Pembelotan itu juga memberikan inspirasi kepada tentara KNIL lain di seluruh Indonesia bahwa sudah saatnya warga negara Indonesia yang kebetulan menjadi anggota KNIL untuk segera kembali ke pangkuan Ibu pertiwi. Kalaupun tidak bisa, karena alasan keluarga dan lain-lain, mereka diharapkan untuk bertempur dengan biasa-biasa saja, atau pura-pura.

Di samping itu, ini yang terpenting, disersi tentara KNIL membuka mata dunia, terutama negara-negara Sekutu bahwa seluruh rakyat Indonesia akan tetap mempertahankan Proklamasi Kemerdekaan Republik Indonesia. Sehingga negara-negara Sekutu harus segera menyelesaikan urusannya dengan Jepang. Dan tidak terpengaruh dengan propaganda Belanda yang ingin kembali menjajah Indonesia. Tentara desertir itu juga memberikan pelajaran kepada seluruh masyarakat Sulawesi, bahwa mereka saja yang sudah mendapatkan fasilitas enak dari Belanda tetap memperjuangkan Kemerdekaan Republik Indonesia, apalagi rakyat yang ditindas penjajah. Dengan demikian, seharusnya pemuda-pemuda Sulawesi lebih gigih lagi untuk mempertahankan Proklamasi Kemerdekaan Republik Indonesia.

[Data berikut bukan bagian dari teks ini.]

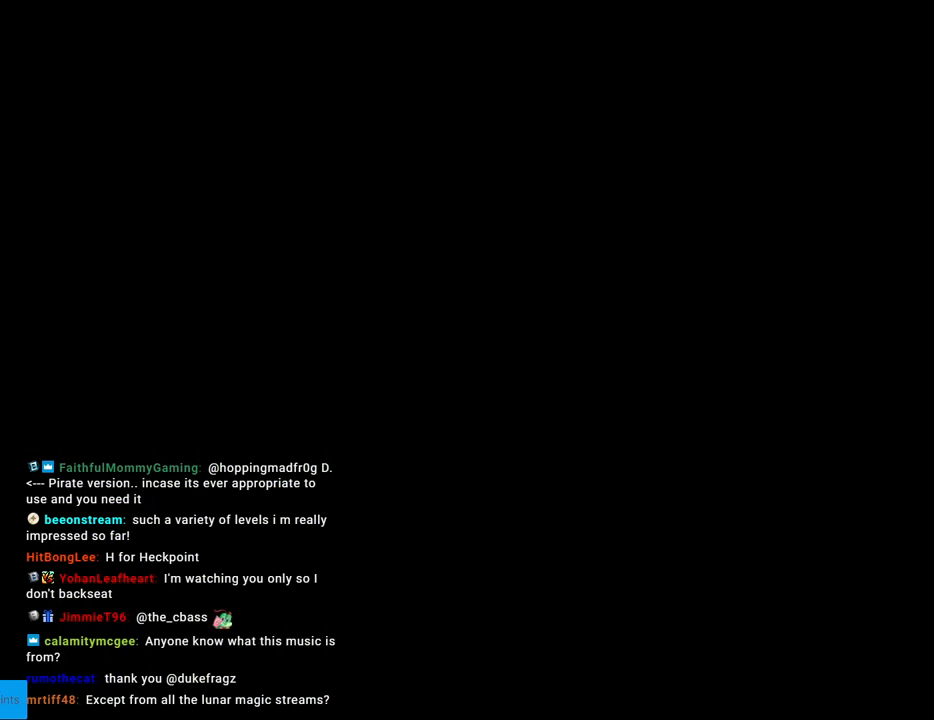
{"buttons": ["B", "Y"], "events": []}
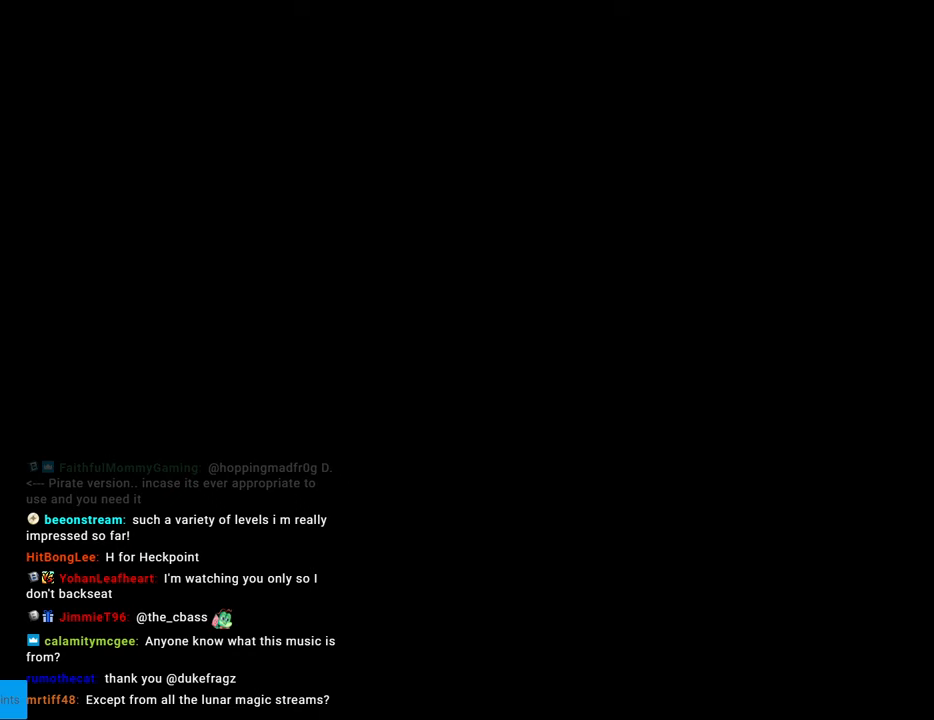
{"buttons": ["B", "Y"], "events": []}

Alhasil, desersi tentara KNIL itu ternyata berdampak besar bagi perjuangan mempertahankan kemerdekaan. Para pemuda Sulawesi yang bergabung dengan pejuang-pejuang kemerdekaan semakin hari semakin bertambah. Ini tentu membuat posisi Belanda di Sulawesi semakin sulit, karena semakin sibuk untuk memadamkan api perjuangan yang berkobar di mana-mana. Dari Oktober 1945 sampai Desember 1946, pemberontakan muncul di berbagai daerah di Sulawesi.

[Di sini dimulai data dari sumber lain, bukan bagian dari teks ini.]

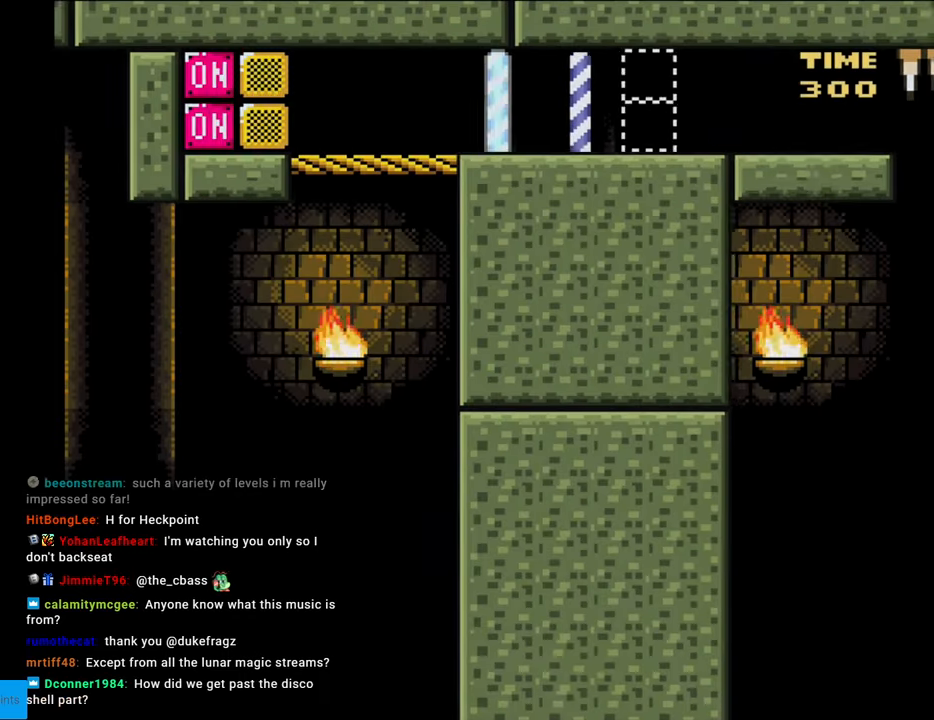
{"buttons": ["B", "Y", "DPAD_RIGHT"], "events": [[117, "DPAD_RIGHT", "down"]]}
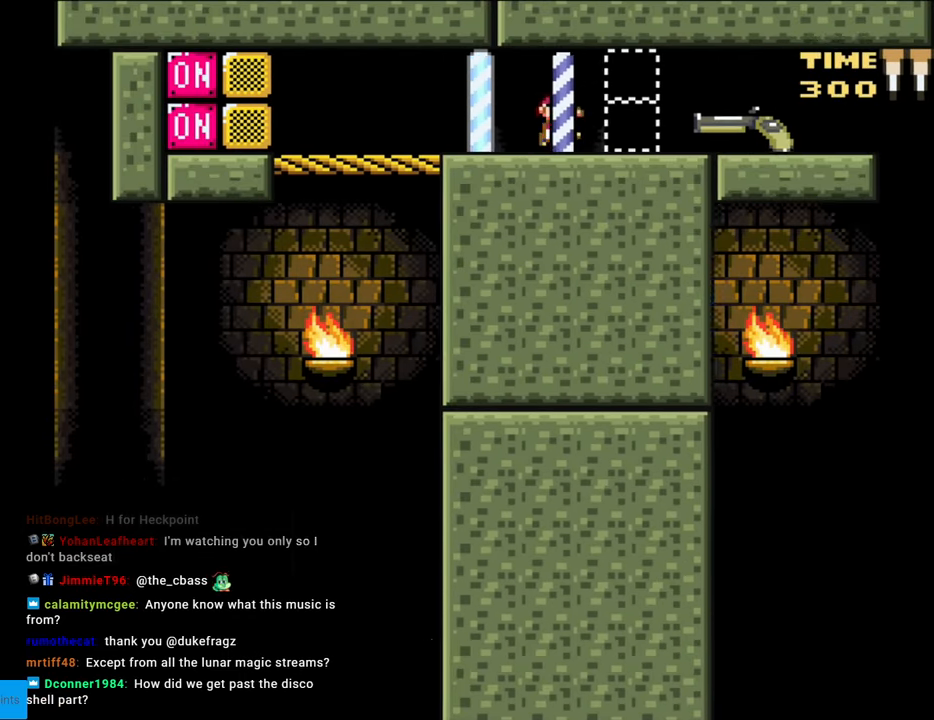
{"buttons": ["B", "Y", "DPAD_RIGHT"], "events": []}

Melihat situasi itu, Belanda kesal dan marah. Pada Desember 1946, Belanda mengerahkan pasukan khusus, special troepen, yang dipimpin Kapten Raymond Pierre Paul Westerling. Pasukan khusus ini melakukan penumpasan perjuangan rakyat dengan kasar. Westerling menembak mati ribuan pejuang dan rakyat Sulawesi Selatan yang tidak mau tunduk dan melawan Belanda.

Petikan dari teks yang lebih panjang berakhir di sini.